I would probably create separate controllers for the public site and use ActiveResource to pull data from you internal application. Take a look at
http://blog.rubybestpractices.com/posts/gregory/rails_modularity_1.html
http://api.rubyonrails.org/classes/ActiveResource/Base.html
Edit - fixed link and added api link
I would go for a. You should be able to create the controllers so that they are re-usable.
Internal users are as likely to duplicate data as external users.
It's likely that a public UI and an internal, for-the-staff, UI will need to be different. The data needs to be consistent so I would put quite a bit of effort into ensuring that there is exactly one, definitive database. So: one database two UIs?
Have a "service" layer that both UIs can use. If this was Java I would be pretty confident of getting the services done quickly. I wonder how easy it is in Ruby/Rails.
The best outcome would be that your existing Customer Java UI can be adapted to use the Rails service layer.
Assuming you trust your programmers to not accidentally expose things in the wrong place, the 'right' solution seems to me to have a single application, but two different sets of controllers and views, one for internal use, and one for public-facing. This will give you djna's idea of one database, two UIs.
As you say having two separate databases is going to involve a lot of duplication, as well as the problem of replication.
It doesn't make sense to me to have two totally separate apps using the same database; the ActiveRecord part of a Rails app is an abstraction of the database in Ruby code, therefore having two abstractions for a single database seems a bit wrong.

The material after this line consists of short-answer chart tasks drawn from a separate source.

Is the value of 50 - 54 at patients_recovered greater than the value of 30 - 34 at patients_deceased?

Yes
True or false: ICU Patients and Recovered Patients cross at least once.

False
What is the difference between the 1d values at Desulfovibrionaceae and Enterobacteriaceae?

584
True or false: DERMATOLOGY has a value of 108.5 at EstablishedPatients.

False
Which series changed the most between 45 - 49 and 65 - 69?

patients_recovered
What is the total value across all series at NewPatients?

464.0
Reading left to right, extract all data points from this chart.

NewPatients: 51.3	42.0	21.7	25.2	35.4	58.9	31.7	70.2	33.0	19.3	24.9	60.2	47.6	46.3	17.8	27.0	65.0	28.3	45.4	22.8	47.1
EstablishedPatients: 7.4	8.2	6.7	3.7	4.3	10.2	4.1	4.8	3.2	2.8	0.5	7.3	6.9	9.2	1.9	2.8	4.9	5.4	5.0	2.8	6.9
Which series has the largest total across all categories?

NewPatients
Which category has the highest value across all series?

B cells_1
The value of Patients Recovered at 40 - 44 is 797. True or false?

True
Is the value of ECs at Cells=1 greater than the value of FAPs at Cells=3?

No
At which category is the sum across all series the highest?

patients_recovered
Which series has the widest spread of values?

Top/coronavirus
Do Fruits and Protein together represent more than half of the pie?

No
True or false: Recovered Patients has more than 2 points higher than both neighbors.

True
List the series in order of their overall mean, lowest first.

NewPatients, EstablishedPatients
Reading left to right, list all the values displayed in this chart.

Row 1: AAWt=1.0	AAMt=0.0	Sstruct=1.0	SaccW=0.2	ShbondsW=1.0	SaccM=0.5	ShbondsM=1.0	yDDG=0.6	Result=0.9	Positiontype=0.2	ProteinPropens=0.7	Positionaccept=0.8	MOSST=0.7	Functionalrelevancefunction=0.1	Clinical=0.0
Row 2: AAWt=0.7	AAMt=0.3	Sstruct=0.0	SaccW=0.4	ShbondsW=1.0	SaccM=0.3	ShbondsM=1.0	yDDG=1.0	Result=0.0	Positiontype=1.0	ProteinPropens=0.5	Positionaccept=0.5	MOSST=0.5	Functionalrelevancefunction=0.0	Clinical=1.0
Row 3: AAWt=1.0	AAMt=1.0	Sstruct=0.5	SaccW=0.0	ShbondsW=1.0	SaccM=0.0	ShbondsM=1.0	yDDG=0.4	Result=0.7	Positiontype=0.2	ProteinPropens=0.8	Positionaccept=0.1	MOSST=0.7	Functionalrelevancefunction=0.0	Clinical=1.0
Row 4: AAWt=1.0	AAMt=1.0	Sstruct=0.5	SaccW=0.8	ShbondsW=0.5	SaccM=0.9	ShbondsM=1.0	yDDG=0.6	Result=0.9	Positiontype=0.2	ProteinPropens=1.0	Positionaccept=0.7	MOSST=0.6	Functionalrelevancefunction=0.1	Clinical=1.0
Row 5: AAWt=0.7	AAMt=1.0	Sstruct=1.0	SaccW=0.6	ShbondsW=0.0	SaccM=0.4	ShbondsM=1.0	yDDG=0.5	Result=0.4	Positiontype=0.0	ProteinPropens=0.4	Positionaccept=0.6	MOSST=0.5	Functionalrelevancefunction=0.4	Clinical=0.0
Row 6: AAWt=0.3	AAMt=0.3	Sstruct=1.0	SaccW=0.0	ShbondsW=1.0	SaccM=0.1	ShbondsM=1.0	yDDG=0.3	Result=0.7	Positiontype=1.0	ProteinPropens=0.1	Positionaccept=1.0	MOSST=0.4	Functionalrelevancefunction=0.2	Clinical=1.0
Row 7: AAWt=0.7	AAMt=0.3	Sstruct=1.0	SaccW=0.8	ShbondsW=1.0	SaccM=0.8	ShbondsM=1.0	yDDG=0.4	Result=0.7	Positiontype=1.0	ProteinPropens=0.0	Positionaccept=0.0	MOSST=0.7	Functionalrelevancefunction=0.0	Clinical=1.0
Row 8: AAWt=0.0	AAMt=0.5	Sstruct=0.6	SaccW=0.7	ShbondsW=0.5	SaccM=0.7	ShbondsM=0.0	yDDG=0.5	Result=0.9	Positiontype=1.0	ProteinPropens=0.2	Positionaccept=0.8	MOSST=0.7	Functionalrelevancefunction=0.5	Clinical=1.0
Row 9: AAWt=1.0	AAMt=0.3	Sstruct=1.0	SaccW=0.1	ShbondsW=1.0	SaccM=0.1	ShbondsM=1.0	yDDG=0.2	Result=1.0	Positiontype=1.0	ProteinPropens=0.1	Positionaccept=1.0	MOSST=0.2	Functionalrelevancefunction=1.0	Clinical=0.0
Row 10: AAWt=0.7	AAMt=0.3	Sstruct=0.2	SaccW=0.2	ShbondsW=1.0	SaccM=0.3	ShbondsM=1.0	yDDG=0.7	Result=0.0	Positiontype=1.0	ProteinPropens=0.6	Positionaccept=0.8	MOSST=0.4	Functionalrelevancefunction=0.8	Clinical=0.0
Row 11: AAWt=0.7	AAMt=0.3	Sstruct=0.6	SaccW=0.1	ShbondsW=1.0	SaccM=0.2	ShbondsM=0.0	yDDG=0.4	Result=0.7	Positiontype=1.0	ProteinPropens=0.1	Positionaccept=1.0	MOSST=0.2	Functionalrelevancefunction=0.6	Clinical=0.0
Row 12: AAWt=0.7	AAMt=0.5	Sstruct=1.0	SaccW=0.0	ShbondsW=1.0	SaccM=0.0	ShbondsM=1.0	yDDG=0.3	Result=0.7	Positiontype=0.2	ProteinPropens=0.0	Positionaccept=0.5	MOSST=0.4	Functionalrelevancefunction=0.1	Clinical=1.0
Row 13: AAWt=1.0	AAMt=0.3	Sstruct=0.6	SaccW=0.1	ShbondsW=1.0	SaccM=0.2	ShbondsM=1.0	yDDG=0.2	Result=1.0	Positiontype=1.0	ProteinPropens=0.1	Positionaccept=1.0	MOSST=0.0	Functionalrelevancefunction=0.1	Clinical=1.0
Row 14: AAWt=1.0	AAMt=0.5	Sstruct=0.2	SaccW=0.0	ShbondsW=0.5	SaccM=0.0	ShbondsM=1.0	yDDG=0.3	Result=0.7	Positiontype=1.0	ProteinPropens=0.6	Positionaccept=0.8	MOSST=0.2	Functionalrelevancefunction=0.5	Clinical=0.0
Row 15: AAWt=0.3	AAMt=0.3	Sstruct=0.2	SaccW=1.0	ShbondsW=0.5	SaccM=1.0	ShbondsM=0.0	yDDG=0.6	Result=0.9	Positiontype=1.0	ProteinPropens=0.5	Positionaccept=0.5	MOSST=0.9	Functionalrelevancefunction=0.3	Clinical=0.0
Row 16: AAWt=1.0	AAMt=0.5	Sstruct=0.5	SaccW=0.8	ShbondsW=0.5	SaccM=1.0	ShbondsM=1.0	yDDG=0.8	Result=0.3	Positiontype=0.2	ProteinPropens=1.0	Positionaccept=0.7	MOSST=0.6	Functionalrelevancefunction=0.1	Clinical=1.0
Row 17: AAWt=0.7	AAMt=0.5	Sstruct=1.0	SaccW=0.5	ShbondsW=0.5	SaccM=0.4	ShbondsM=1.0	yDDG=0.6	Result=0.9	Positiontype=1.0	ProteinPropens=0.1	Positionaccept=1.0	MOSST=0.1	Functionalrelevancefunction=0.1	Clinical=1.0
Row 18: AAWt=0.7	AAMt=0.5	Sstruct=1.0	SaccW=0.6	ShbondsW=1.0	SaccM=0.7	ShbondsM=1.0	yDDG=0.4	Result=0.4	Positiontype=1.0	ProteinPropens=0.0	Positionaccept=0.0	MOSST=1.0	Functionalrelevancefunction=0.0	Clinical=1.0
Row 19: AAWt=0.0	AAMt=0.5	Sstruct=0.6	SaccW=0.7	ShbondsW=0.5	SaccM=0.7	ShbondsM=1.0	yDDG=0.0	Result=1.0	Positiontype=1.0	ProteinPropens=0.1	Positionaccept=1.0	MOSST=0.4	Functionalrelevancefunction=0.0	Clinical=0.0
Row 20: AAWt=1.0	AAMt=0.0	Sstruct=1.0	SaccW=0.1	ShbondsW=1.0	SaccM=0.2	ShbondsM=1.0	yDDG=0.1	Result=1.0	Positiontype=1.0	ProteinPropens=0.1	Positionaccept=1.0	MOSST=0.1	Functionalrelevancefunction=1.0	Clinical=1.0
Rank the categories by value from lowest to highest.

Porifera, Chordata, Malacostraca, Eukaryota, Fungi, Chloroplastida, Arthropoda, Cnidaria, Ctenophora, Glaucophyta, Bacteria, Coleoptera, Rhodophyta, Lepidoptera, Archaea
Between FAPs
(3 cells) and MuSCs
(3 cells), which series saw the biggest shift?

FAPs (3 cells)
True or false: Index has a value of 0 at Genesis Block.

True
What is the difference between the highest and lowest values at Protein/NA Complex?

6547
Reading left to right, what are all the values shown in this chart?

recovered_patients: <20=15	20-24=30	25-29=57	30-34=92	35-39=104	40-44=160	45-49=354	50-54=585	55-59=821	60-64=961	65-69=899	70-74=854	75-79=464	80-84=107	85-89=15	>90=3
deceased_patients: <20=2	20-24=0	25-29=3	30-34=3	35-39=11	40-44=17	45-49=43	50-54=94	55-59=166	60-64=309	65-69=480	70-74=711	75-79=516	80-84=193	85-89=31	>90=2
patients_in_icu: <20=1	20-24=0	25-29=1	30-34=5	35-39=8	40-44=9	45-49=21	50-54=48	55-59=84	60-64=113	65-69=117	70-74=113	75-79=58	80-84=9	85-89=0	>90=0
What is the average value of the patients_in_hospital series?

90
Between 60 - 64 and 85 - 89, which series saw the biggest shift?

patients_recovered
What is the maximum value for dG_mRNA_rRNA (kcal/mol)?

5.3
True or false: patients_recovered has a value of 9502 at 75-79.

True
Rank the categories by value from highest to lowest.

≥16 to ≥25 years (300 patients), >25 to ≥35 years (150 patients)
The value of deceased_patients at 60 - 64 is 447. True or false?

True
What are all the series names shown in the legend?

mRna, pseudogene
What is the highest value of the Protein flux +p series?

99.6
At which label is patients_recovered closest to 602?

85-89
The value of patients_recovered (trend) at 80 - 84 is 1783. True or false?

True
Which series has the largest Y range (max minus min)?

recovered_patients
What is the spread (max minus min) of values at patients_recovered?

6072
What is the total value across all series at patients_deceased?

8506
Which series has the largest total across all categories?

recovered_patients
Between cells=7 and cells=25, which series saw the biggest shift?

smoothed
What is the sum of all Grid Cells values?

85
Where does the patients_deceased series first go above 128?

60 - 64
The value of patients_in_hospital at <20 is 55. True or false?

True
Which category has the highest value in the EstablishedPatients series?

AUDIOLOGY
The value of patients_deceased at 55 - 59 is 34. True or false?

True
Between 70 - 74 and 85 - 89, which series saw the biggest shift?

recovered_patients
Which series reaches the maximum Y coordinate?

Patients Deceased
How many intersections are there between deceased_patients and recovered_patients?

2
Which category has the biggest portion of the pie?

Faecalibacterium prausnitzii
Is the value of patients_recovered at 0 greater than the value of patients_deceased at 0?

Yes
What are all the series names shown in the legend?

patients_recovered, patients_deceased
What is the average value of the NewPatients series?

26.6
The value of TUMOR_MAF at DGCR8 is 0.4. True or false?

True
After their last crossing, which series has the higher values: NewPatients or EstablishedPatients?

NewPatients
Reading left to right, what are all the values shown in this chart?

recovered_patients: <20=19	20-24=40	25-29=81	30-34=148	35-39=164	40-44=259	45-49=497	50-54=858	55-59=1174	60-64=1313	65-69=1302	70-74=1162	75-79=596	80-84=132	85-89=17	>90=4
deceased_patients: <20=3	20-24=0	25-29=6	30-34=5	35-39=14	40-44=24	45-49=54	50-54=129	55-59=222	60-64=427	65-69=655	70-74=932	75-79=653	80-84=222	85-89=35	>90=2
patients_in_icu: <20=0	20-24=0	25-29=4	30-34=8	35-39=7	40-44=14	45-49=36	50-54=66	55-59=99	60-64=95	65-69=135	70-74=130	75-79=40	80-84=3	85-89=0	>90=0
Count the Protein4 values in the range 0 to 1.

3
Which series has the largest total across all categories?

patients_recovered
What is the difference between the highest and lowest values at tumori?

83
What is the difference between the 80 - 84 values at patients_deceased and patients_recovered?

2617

You can also then have common business rules in your models, to avoid code duplication across the two versions of the site.
If you don't completely trust your programmers, then Mike's ActiveResource approach is pretty good - it would make it a lot harder to expose things by accident (although ActiveResource is a lot less flexible and feature rich than ActiveRecord)
What version of Rails are you using? Since version 2.3 Rails Engines is included, this allows to share common code (models/views/controllers) in a Rails plugin.
See the Railscast for a short introduction.
I use it too. I have developed three applications for different clients, but with all the shared code in a plugin.